Bwwwwwaaaaaaaaaaaaaahh haaaaaaaaaa haaaa ha ah ah oh god, that was good....


----------



## 22606 (Aug 11, 2008)

Amusing video


----------



## scareme (Jan 18, 2009)

I'm looking for a good gardner. When he's finished at your place send him over to my house. Thanks.


----------



## jenscats5 (Oct 16, 2010)

LOL What's even funnier is I went for a walk recently & saw a guy edging his lawn with a machete..... Really!!


----------



## GhostTown (Jul 6, 2011)

"...... about 13 hours." LMAO!! Nicely done.


----------



## The Auditor (Apr 2, 2006)

jenscats5 said:


> LOL What's even funnier is I went for a walk recently & saw a guy edging his lawn with a machete..... Really!!

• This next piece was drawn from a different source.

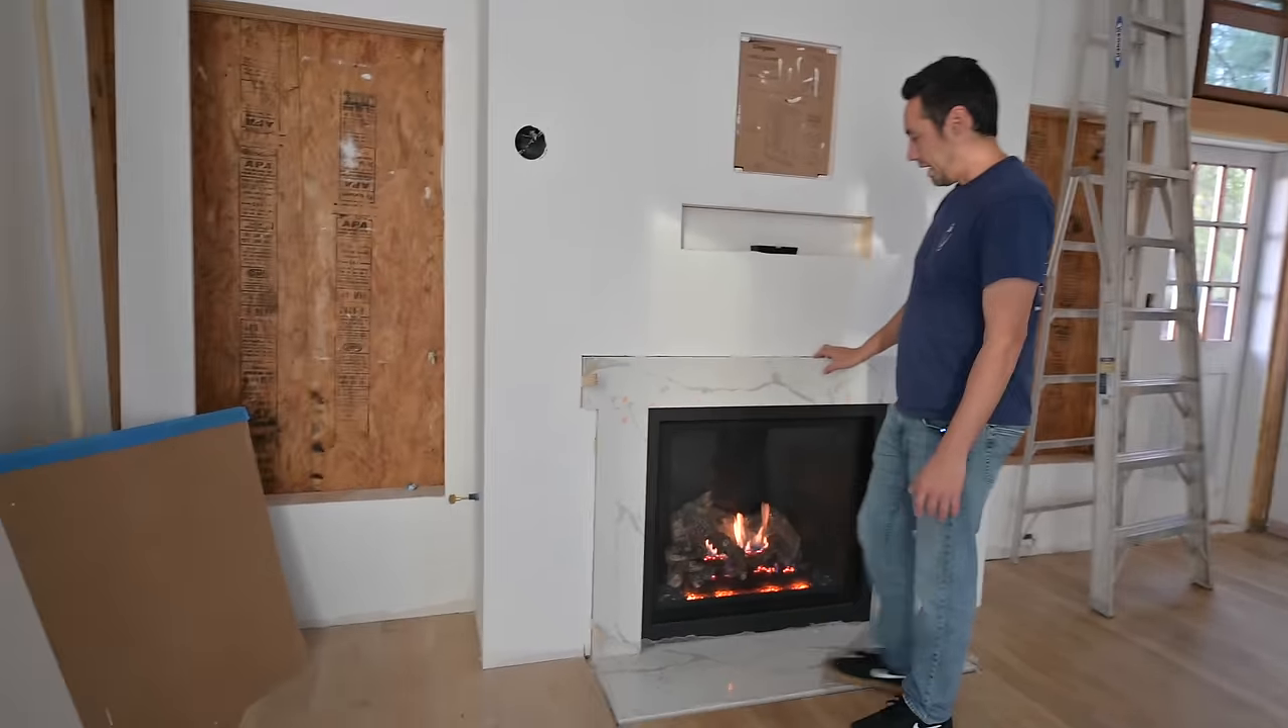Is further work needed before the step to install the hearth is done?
No.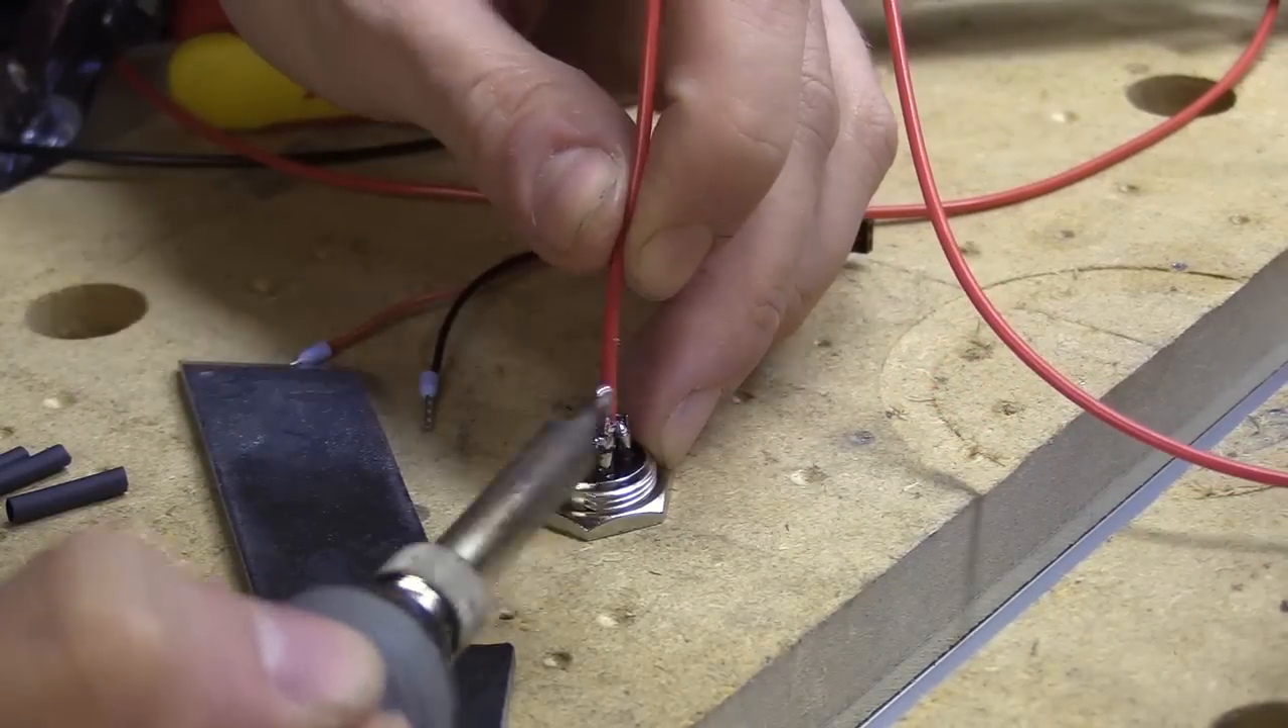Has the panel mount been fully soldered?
No.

Heh. Umm...at the old place, if the mower was broken, I'd ocassionally mow the yard with a sword....


----------



## witchymom (Oct 6, 2008)

must be related to my neighbors. they literally- take a whole week to mow our one acre.... with a riding mower. not sure how or why it takes them so long but... whatever....LOLOLOL


----------



## Guest (Sep 16, 2011)

LOLOLOLOLOLOLOL! Just like man to say that a serial killer cutting grass with machete is "ok!"


----------



## jenscats5 (Oct 16, 2010)

The Auditor said:


> Heh. Umm...at the old place, if the mower was broken, I'd ocassionally mow the yard with a sword....


I'll bet that was a sight to see!!!


----------



## HorseFilms (Jul 19, 2011)

Thanks guys! My neighbors must really think I'm a freak.


----------